L’intelligence artificielle va-t-elle mener à un monde sans travail ?
Dans son dernier ouvrage, l’économiste anglais Daniel Susskind juge que l’IA devrait conduire à une révision en profondeur de la grille des métiers
Un monde sans travail : le titre du dernier livre de l’économiste anglais Daniel Susskind est tranché et parlant. Pour l’auteur, l’intelligence artificielle (IA) va, à l’instar des avancées technologiques précédentes, complètement bouleverser le monde du travail. Elle devrait conduire à une révision en profondeur de la grille des métiers, au point que l’on est en droit de se demander si les pays développés ne vont pas devoir affronter une réduction drastique de l’emploi.
Pour aborder ce problème, le livre commence par situer les bouleversements en cours dans une perspective historique. L’auteur souligne que chaque bond en avant technologique a conduit sinon à la disparition, du moins à un effacement significatif de certains groupes sociaux, ce processus s’étant heurté à des résistances, voire des révoltes. Au fur et à mesure que le progrès technique s’est sophistiqué et a permis d’automatiser des fonctions ne réclamant pas uniquement de la force physique, ces révoltes ont changé de nature. Au début, la machine se substitue au cheval et si elle supprime des emplois humains, les plus concernés par le changement sont des animaux, qui sont politiquement peu réactifs… Puis vient la phase des machines qui remplacent la main de l’homme, avec comme corollaire les émeutes luddites mais aussi l’apparition d’un nombre considérable d’emplois industriels.

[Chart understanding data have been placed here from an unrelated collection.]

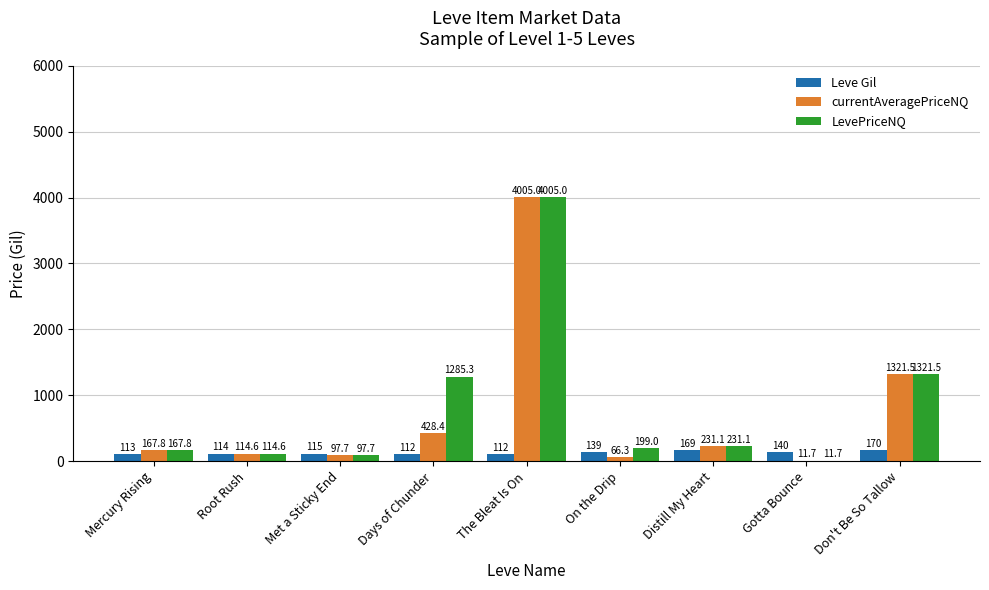

Reading left to right, what are all the values shown in this chart?

Leve Gil: 113.0	114.0	115.0	112.0	112.0	139.0	169.0	140.0	170.0
currentAveragePriceNQ: 167.8	114.6	97.7	428.4	4005.0	66.3	231.1	11.7	1321.5
LevePriceNQ: 167.8	114.6	97.7	1285.3	4005.0	199.0	231.1	11.7	1321.5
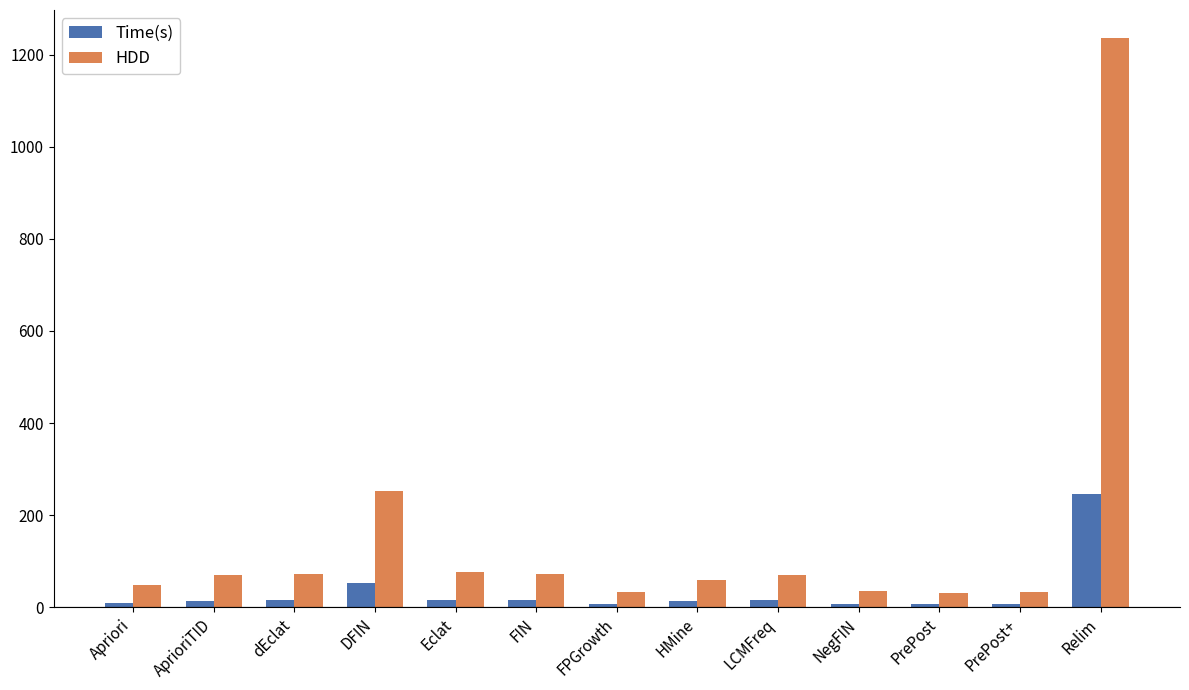

True or false: Time(s) has a value of 6.4 at PrePost+.

True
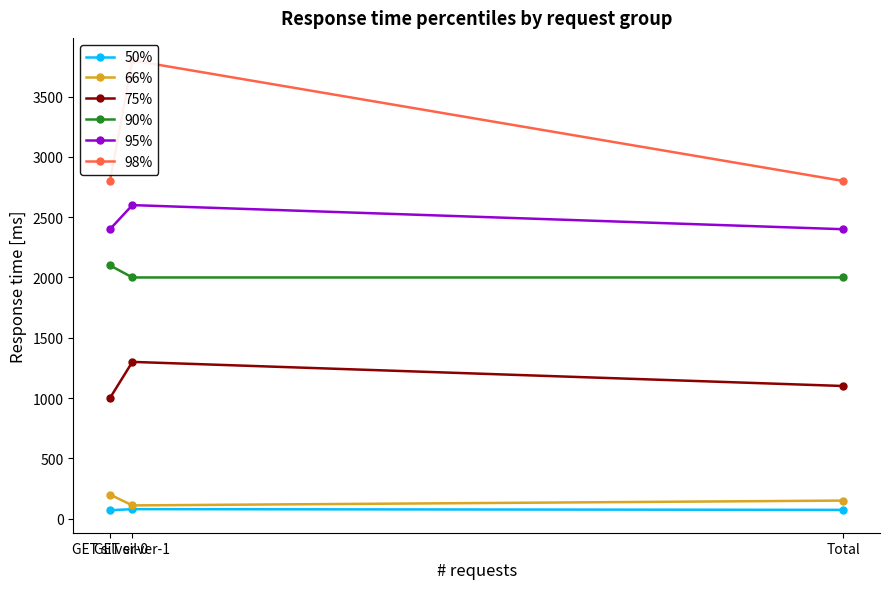

The value of 50% at Total is 23. True or false?

False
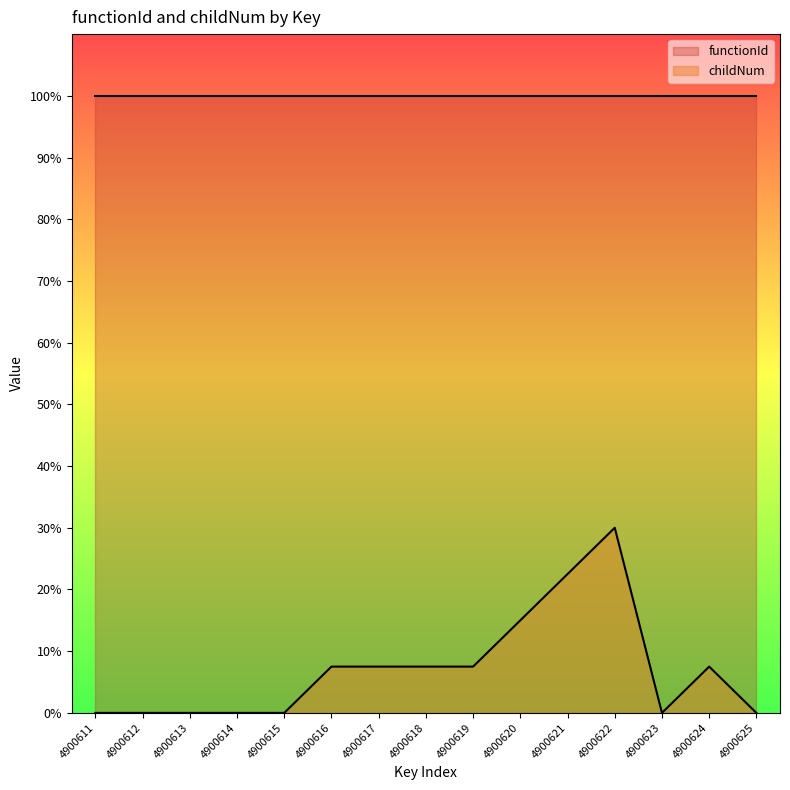

Is it true that the value at 4900613 is 0.0?

True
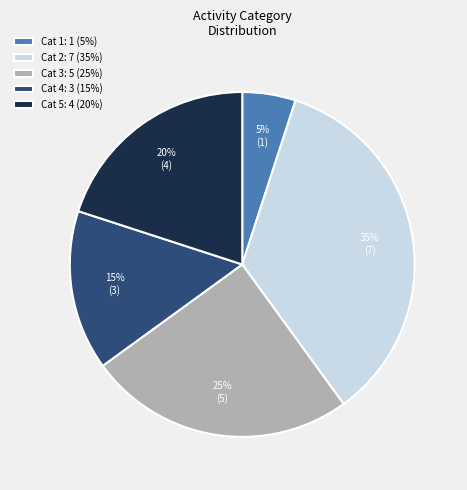

The Cat 5: 4 (20%) slice represents 34% of the pie. True or false?

False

Aujourd’hui, l’intelligence artificielle a vocation comme son nom l’indique à s’emparer d’activité intellectuelle comme le diagnostic médical ou l’expertise juridique. Elle aura ses luddites, tels que les médecins généralistes dont le mal-être est patent, ainsi que ses nouveaux métiers axés sur le traitement de l’information. Pour l’auteur, la société structurée sur l’IA n’aura ni les mêmes problèmes ni les mêmes outils de régulation que la société industrielle. Cette dernière était une société de grandes entreprises et d’emploi salarié urbain. Elle avait signifié le remplacement des solidarités locales du monde rural par des Etats providence associant à l’emploi ouvrier l’accès aux services publics et aux assurances sociales.
Pour Daniel Susskind, le monde de l’IA, qui est celui du télétravail et de l’autoentrepreneur, va devoir repenser les modalités de redistribution des richesses. Originalité du livre, l’auteur défend le principe d’une allocation universelle de base et l’existence d’un revenu minimum, moyennant des conditions portant sur la volonté des bénéficiaires de s’insérer par la formation dans un marché du travail rendu très changeant. Son style caractérisé par une forme d’humour toute britannique ajoute à l’intérêt de ce texte, qui émerge dans l’abondante littérature consacrée à l’IA.
Jean-Marc Daniel
Un monde sans travail, par Daniel Susskind. Flammarion, 424 p., 24 €.